他只是抬眼环顾了一下四周,视视线落到巷子边的时候,一眼就看见了小新。
小新一直在附近等着,留意着旧馆厨房院子的门口。看到他们出来,直接走了过来。
小新额发被风吹得有些乱,手插在外套口袋里。
他径直走到樊均旁边,才发现周洋还站在那里。
小新看了看他,转头用口型问樊均:“没事吧?”
“没事。”
樊均的声音很轻。
邹飏站在旁边有些尴尬,抬手擦了擦眼睛。
“那我先回去了。”他说完就走,脚步比刚才快了不少。
没一会儿,背影就消失在街角。
小新把空水瓶扔进旁边的垃圾桶。
“走吧。”
“嗯。”
两个人慢慢走着,刚才那顿饭的东西好像在身体里慢慢落定。
过了一会儿,小新才问:“他怎么又哭。”
“挺难受吧。”樊均没解释。
“肯定是因为珊姐。不过我也有点不太懂。”小新叹了口气。
“小时候家里一直没人,也没怎么想过这些事。所以后来他们爱不爱我,对我来说都已经无所谓了。我跟爸妈一直也不算很亲。”

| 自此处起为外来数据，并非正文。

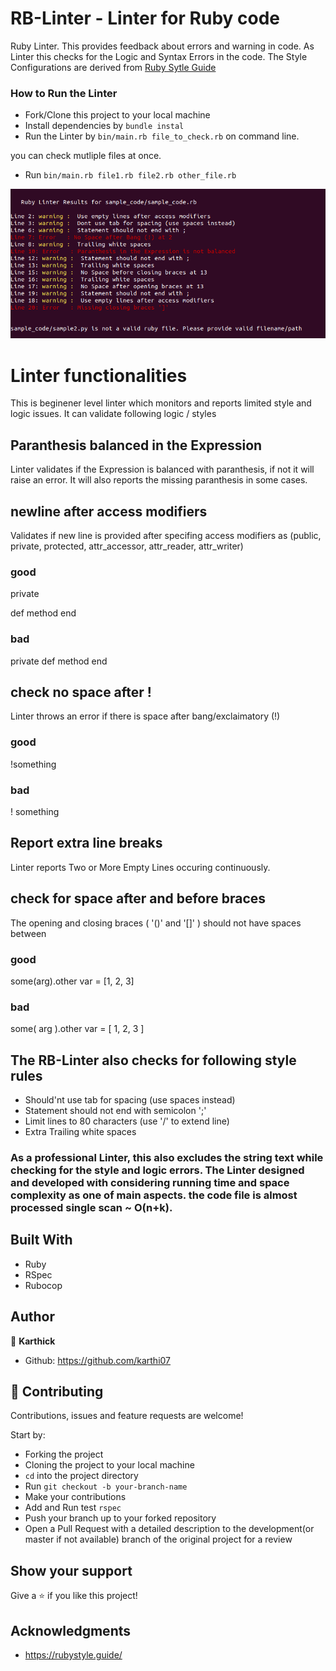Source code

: # RB-Linter - Linter for Ruby code

Ruby Linter. This provides feedback about errors and warning in code. As Linter this checks for the Logic and Syntax Errors in the code. The Style Configurations are derived from [Ruby Sytle Guide](https://rubystyle.guide/)

### How to Run the Linter

- Fork/Clone this project to your local machine
- Install dependencies by `bundle instal`
- Run the Linter by `bin/main.rb file_to_check.rb` on command line.

you can check mutliple files at once.

- Run `bin/main.rb file1.rb file2.rb other_file.rb`

![screenshot](lib/ruby_linter.png)

# Linter functionalities

This is beginener level linter which monitors and reports limited style and logic issues. It can validate following logic / styles

## Paranthesis balanced in the Expression

Linter validates if the Expression is balanced with paranthesis, if not it will raise an error. It will also reports the missing paranthesis in some cases.

## newline after access modifiers

Validates if new line is provided after specifing access modifiers as (public, private, protected, attr_accessor, attr_reader, attr_writer)

### good

private

def method
end

### bad

private
def method
end

## check no space after !

Linter throws an error if there is space after bang/exclaimatory (!)

### good

!something

### bad

! something

## Report extra line breaks

Linter reports Two or More Empty Lines occuring continuously.


## check for space after and before braces

The opening and closing braces ( '()' and '[]' ) should not have spaces between

### good

some(arg).other
var = [1, 2, 3]

### bad

some( arg ).other
var = [ 1, 2, 3 ]

## The RB-Linter also checks for following style rules

- Should'nt use tab for spacing (use spaces instead)
- Statement should not end with semicolon ';'
- Limit lines to 80 characters (use '/' to extend line)
- Extra Trailing white spaces

### As a professional Linter, this also excludes the string text while checking for the style and logic errors. The Linter designed and developed with considering running time and space complexity as one of main aspects. the code file is almost processed single scan ~ O(n+k).

## Built With

- Ruby
- RSpec
- Rubocop

## Author

👤 **Karthick**

- Github: https://github.com/karthi07

## 🤝 Contributing

Contributions, issues and feature requests are welcome!

Start by:

- Forking the project
- Cloning the project to your local machine
- `cd` into the project directory
- Run `git checkout -b your-branch-name`
- Make your contributions
- Add and Run test `rspec`
- Push your branch up to your forked repository
- Open a Pull Request with a detailed description to the development(or master if not available) branch of the original project for a review

## Show your support

Give a ⭐️ if you like this project!

## Acknowledgments

- https://rubystyle.guide/
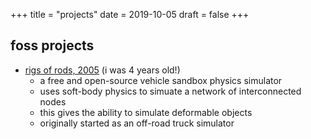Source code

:+++
title = "projects"
date = 2019-10-05
draft = false
+++

## foss projects

* [rigs of rods, 2005](https://github.com/RigsOfRods/rigs-of-rods) (i was 4 years old!)
    * a free and open-source vehicle sandbox physics simulator
    * uses soft-body physics to simuate a network of interconnected nodes
    * this gives the ability to simulate deformable objects
    * originally started as an off-road truck simulator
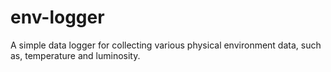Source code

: env-logger
=======

A simple data logger for collecting various physical environment data, such as, temperature and luminosity.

“要是他们哪天为了自己的幸福突然跟我说要离婚、再婚,我大概也只会觉得,哦,是这样,你们开心就好。”
他说得很平静,没有要比惨的意思,只是平静地陈述过去的事。
停了一下,他又补了一句:“但我也不是觉得他矫情。”
“我知道。”樊均说。
风从街口吹过来。
樊均走了一会儿,才低声说:“吕泽以前也这样。”
“小时候吕叔和丽婶对我和他关注得不一样,他就要闹。”
他说着笑了一下,很淡。
“后来不闹了,改成打架。”
小新也笑了笑:“除了这点他和邹飏一点也不像,吕泽才没这么矫情。”
樊均沉默了一下,又说:“我知道吕泽为什么会这样。”
“吕叔他们多少有点偏心。因为要照顾、迁就我。”
小新“嗯”了一声,声音低低的。
“家长有时候就是会偏心更懂事的那个孩子的。”
樊均还沉浸在自己的思绪里,没有认真去分辨声音。最后一句,他是看唇语读出来的。